▶ [Dataset items]:
====

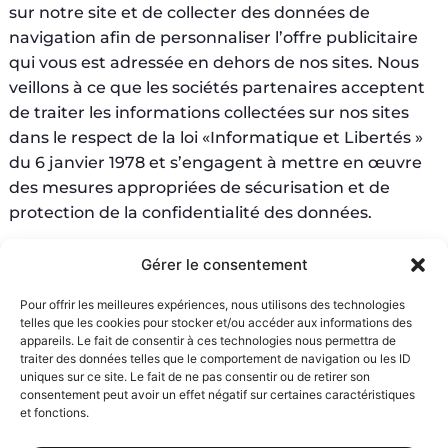
sur notre site et de collecter des données de
navigation afin de personnaliser l’offre publicitaire
qui vous est adressée en dehors de nos sites. Nous
veillons à ce que les sociétés partenaires acceptent
de traiter les informations collectées sur nos sites
dans le respect de la loi «Informatique et Libertés »
du 6 janvier 1978 et s’engagent à mettre en œuvre
des mesures appropriées de sécurisation et de
protection de la confidentialité des données.
Les cookies intégrés à des
Gérer le consentement
applications tierces sur
Pour offrir les meilleures expériences, nous utilisons des technologies
notre site
telles que les cookies pour stocker et/ou accéder aux informations des
appareils. Le fait de consentir à ces technologies nous permettra de
traiter des données telles que le comportement de navigation ou les ID
uniques sur ce site. Le fait de ne pas consentir ou de retirer son
Nous sommes susceptibles d’inclure une application
consentement peut avoir un effet négatif sur certaines caractéristiques
informatique tierce dans certaines des
et fonctions.
fonctionnalités de notre site, permettant le partage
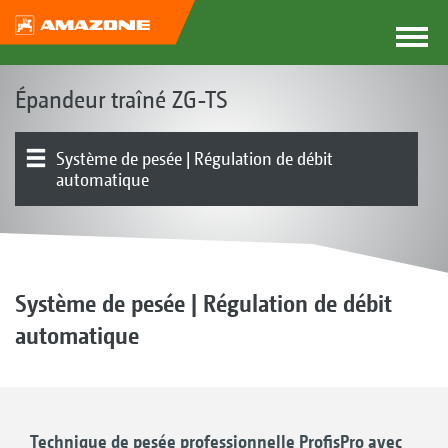
Épandeur traîné ZG-TS
Système de pesée | Régulation de débit
automatique
Entraînement des disques d’épandage | Système
Systèmes d’épandage en limite
Présentation produit
Technologies numériques | Optimisation du modèle
Électronique | Terminaux | Logiciels
Appareil de base | Châssis | Trémie
Essieux | Timon | Direction
Équipements
ZG-TS Truck
Spreader Application Center
d’épandage
d’épandage
Système de pesée | Régulation de débit
automatique
Technique de pesée professionnelle ProfisPro avec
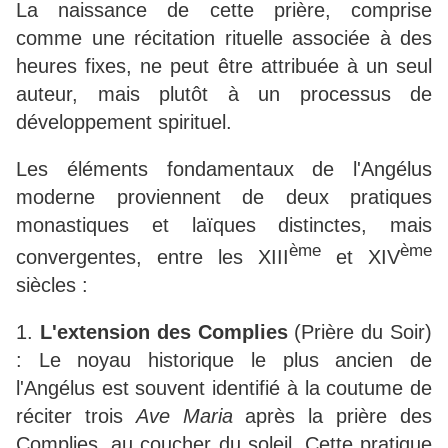
La naissance de cette prière, comprise
comme une récitation rituelle associée à des
heures fixes, ne peut être attribuée à un seul
auteur, mais plutôt à un processus de
développement spirituel.
Les éléments fondamentaux de l'Angélus
moderne proviennent de deux pratiques
monastiques et laïques distinctes, mais
ème
ème
convergentes, entre les XIII
et XIV
siècles :
1.
L'extension des Complies
(Prière du Soir)
: Le noyau historique le plus ancien de
l'Angélus est souvent identifié à la coutume de
réciter trois
Ave Maria
après la prière des
Complies, au coucher du soleil. Cette pratique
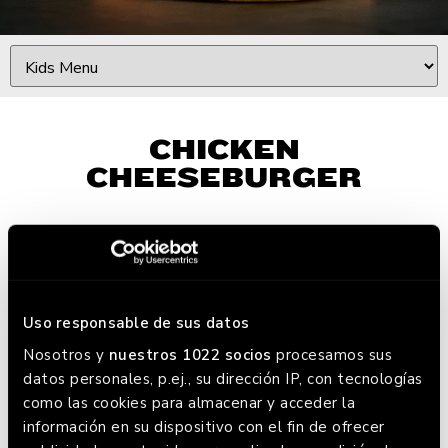
CHICKEN
CHEESEBURGER
For the little ones. Crispy CHICKEN with
cheddar cheese, served with fries and tomate
sauce.
Uso responsable de sus datos
BOOK HERE
Nosotros y
nuestros 1022 socios
procesamos sus
datos personales, p.ej., su dirección IP, con tecnologías
como las cookies para almacenar y acceder la
información en su dispositivo con el fin de ofrecer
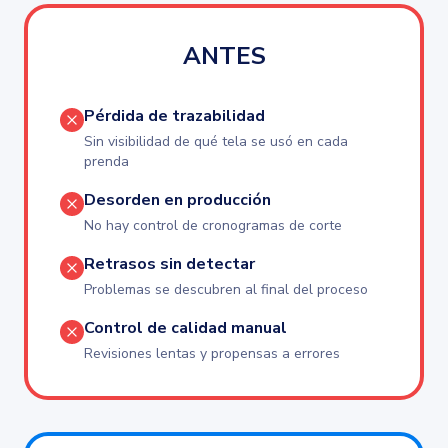
ANTES
Pérdida de trazabilidad
Sin visibilidad de qué tela se usó en cada
prenda
Desorden en producción
No hay control de cronogramas de corte
Retrasos sin detectar
Problemas se descubren al final del proceso
Control de calidad manual
Revisiones lentas y propensas a errores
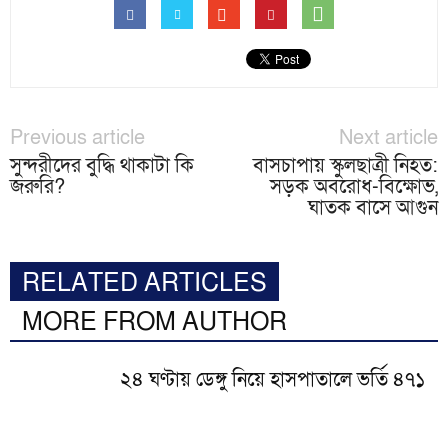
Previous article
Next article
সুন্দরীদের বুদ্ধি থাকাটা কি
বাসচাপায় স্কুলছাত্রী নিহত:
জরুরি?
সড়ক অবরোধ-বিক্ষোভ,
ঘাতক বাসে আগুন
RELATED ARTICLES
MORE FROM AUTHOR
২৪ ঘণ্টায় ডেঙ্গু নিয়ে হাসপাতালে ভর্তি ৪৭১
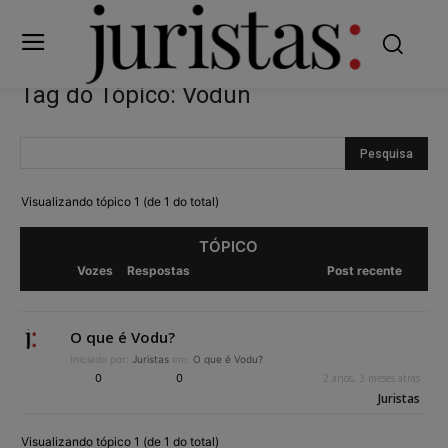
Tag do Tópico: Vodun
Visualizando tópico 1 (de 1 do total)
TÓPICO
Vozes
Respostas
Post recente
O que é Vodu?
Iniciado por:
Juristas
em:
O que é Vodu?
0
0
2 anos, 3 meses atrás
Juristas
Visualizando tópico 1 (de 1 do total)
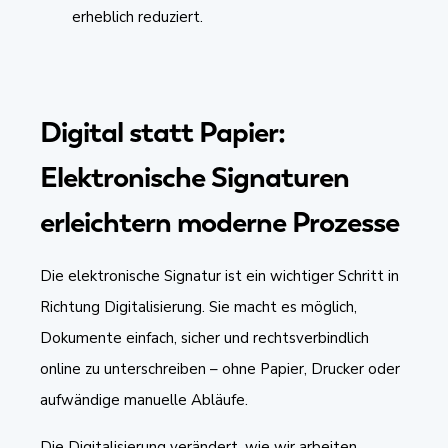
erheblich reduziert.
Digital statt Papier:
Elektronische Signaturen
erleichtern moderne Prozesse
Die elektronische Signatur ist ein wichtiger Schritt in
Richtung Digitalisierung. Sie macht es möglich,
Dokumente einfach, sicher und rechtsverbindlich
online zu unterschreiben – ohne Papier, Drucker oder
aufwändige manuelle Abläufe.
Die Digitalisierung verändert, wie wir arbeiten,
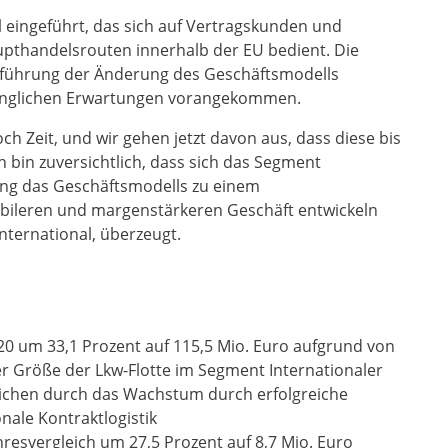
 eingeführt, das sich auf Vertragskunden und
upthandelsrouten innerhalb der EU bedient. Die
hführung der Änderung des Geschäftsmodells
ünglichen Erwartungen vorangekommen.
ch Zeit, und wir gehen jetzt davon aus, dass diese bis
h bin zuversichtlich, dass sich das Segment
ung das Geschäftsmodells zu einem
abileren und margenstärkeren Geschäft entwickeln
International, überzeugt.
20 um 33,1 Prozent auf 115,5 Mio. Euro aufgrund von
r Größe der Lkw-Flotte im Segment Internationaler
lichen durch das Wachstum durch erfolgreiche
ale Kontraktlogistik
esvergleich um 27,5 Prozent auf 8,7 Mio. Euro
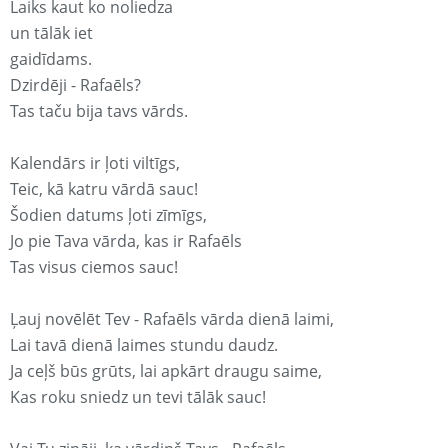
Laiks kaut ko noliedza
un tālāk iet
gaidīdams.
Dzirdēji - Rafaēls?
Tas taču bija tavs vārds.
Kalendārs ir ļoti viltīgs,
Teic, kā katru vārdā sauc!
Šodien datums ļoti zīmīgs,
Jo pie Tava vārda, kas ir Rafaēls
Tas visus ciemos sauc!
Ļauj novēlēt Tev - Rafaēls vārda dienā laimi,
Lai tavā dienā laimes stundu daudz.
Ja ceļš būs grūts, lai apkārt draugu saime,
Kas roku sniedz un tevi tālāk sauc!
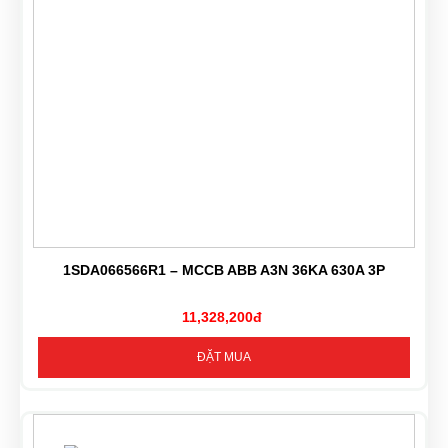
1SDA066566R1 – MCCB ABB A3N 36KA 630A 3P
11,328,200đ
ĐẶT MUA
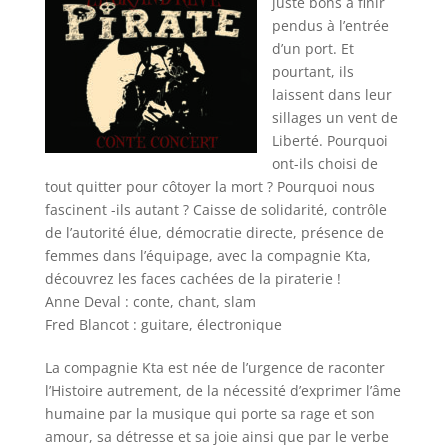
juste bons à finir
pendus à l’entrée
d’un port. Et
pourtant, ils
laissent dans leur
sillages un vent de
Liberté. Pourquoi
ont-ils choisi de
tout quitter pour côtoyer la mort ? Pourquoi nous
fascinent -ils autant ? Caisse de solidarité, contrôle
de l’autorité élue, démocratie directe, présence de
femmes dans l’équipage, avec la compagnie Kta,
découvrez les faces cachées de la piraterie !
Anne Deval : conte, chant, slam
Fred Blancot : guitare, électronique
La compagnie Kta est née de l’urgence de raconter
l’Histoire autrement, de la nécessité d’exprimer l’âme
humaine par la musique qui porte sa rage et son
amour, sa détresse et sa joie ainsi que par le verbe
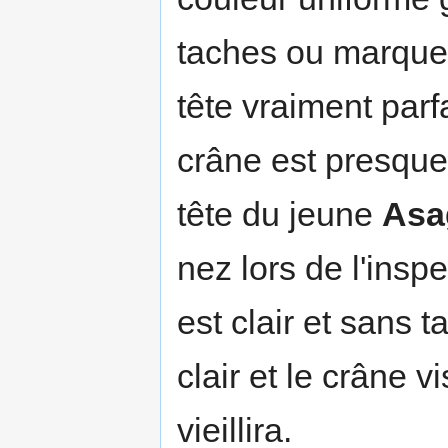
taches ou marque
tête vraiment parf
crâne est presque 
tête du jeune
Asa
nez lors de l'insp
est clair et sans 
clair et le crâne v
vieillira.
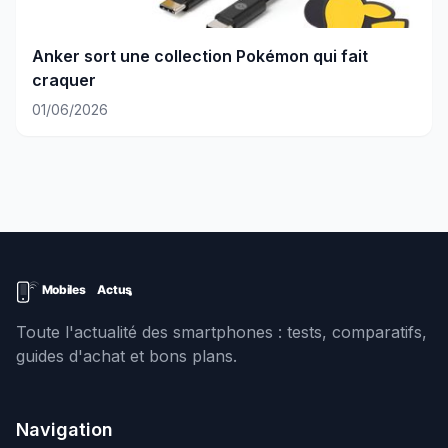
Anker sort une collection Pokémon qui fait
craquer
01/06/2026
Toute l'actualité des smartphones : tests, comparatifs,
guides d'achat et bons plans.
Navigation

====

▶ [WHAT IS REQUIRED]:
Nothing but the lines from the one with "lichen durch das Wachstum durch erfolgreiche" up to and including the one with "tout quitter pour" should be printed, exactly as they read above. Please keep the pictures out.

▶ [SOLUTION FOR THIS PROBLEM]:
lichen durch das Wachstum durch erfolgreiche
ale Kontraktlogistik
esvergleich um 27,5 Prozent auf 8,7 Mio. Euro
Laiks kaut ko noliedza
un tālāk iet
gaidīdams.
Dzirdēji - Rafaēls?
Tas taču bija tavs vārds.
Kalendārs ir ļoti viltīgs,
Teic, kā katru vārdā sauc!
Šodien datums ļoti zīmīgs,
Jo pie Tava vārda, kas ir Rafaēls
Tas visus ciemos sauc!
Ļauj novēlēt Tev - Rafaēls vārda dienā laimi,
Lai tavā dienā laimes stundu daudz.
Ja ceļš būs grūts, lai apkārt draugu saime,
Kas roku sniedz un tevi tālāk sauc!
1SDA066566R1 – MCCB ABB A3N 36KA 630A 3P
11,328,200đ
ĐẶT MUA
juste bons à finir
pendus à l’entrée
d’un port. Et
pourtant, ils
laissent dans leur
sillages un vent de
Liberté. Pourquoi
ont-ils choisi de
tout quitter pour côtoyer la mort ? Pourquoi nous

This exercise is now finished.